Together they represent the key categories which constructed the colonial image of Kenya to a British public keen to be simultaneously horrified, seduced, and vindicated. On the one hand, these consist of ethnographic ‘types’, missionary propaganda, official images from British royal tours, or colonial atrocities perpetrated under British colonial rule…On the other hand, images from a newly independent Kenya, of presidential social functions and official troops inspections produce another kind of fiction. The colonial archive and its successor’s meaning are transformed through Kyambi’s reconfigured combinations… Kyambi has intentionally segued interruptions to the official accounts presented through familiar public genres by inserting scenes of private domesticity in unexpected context…Deliberately mixing together images from such different categories produces a tension which serves to shift the monolithic character of most commemorative sculpture.”
Annie Coombes Coombes, Annie, Lotte Hughes, Karega-Munene. Managing Heritage, Making Peace: History, Identity and Memory in Contemporary Kenya.

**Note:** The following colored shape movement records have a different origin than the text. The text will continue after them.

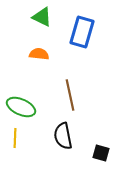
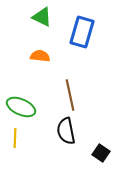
orange semicircle: moved 1 px right, 2 px down
black semicircle: moved 3 px right, 5 px up
black square: rotated 18 degrees clockwise
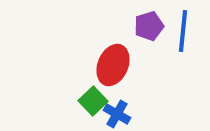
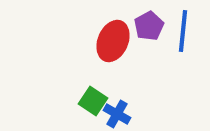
purple pentagon: rotated 12 degrees counterclockwise
red ellipse: moved 24 px up
green square: rotated 12 degrees counterclockwise
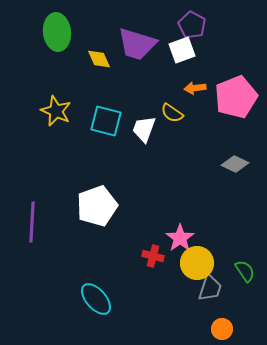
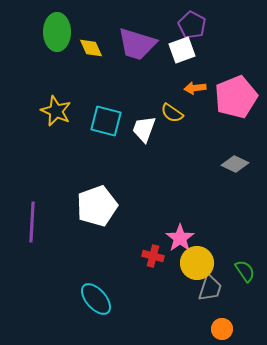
green ellipse: rotated 6 degrees clockwise
yellow diamond: moved 8 px left, 11 px up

I.B. Tauris. 2014
The images used in this permanent photographic installation were scanned from the Nairobi National Museum’s archive department. I sourced through the records going as far back as 1898 till current times. Images in the piece were used to combine normal everyday life with political figures and monumental moments in Kenya’s history.

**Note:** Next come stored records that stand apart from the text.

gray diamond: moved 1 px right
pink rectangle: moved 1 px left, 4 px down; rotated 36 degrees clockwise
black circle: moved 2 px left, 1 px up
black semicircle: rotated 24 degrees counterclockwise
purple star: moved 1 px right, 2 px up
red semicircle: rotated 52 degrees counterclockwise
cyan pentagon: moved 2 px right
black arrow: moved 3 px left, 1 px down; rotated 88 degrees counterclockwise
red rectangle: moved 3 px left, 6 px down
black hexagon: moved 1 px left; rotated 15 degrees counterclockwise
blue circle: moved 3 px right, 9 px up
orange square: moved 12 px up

It was important for me that the viewer sees several images at once. Looking at photography from the camera mans point of view – the idea that we never really see the whole picture, just flashes of one person’s perspective. The octagon shaped mirror of which these photographs hang also gives another dimension to the work, not only do viewers see themselves in this history but also the work becomes infinite, the past our constant reminder.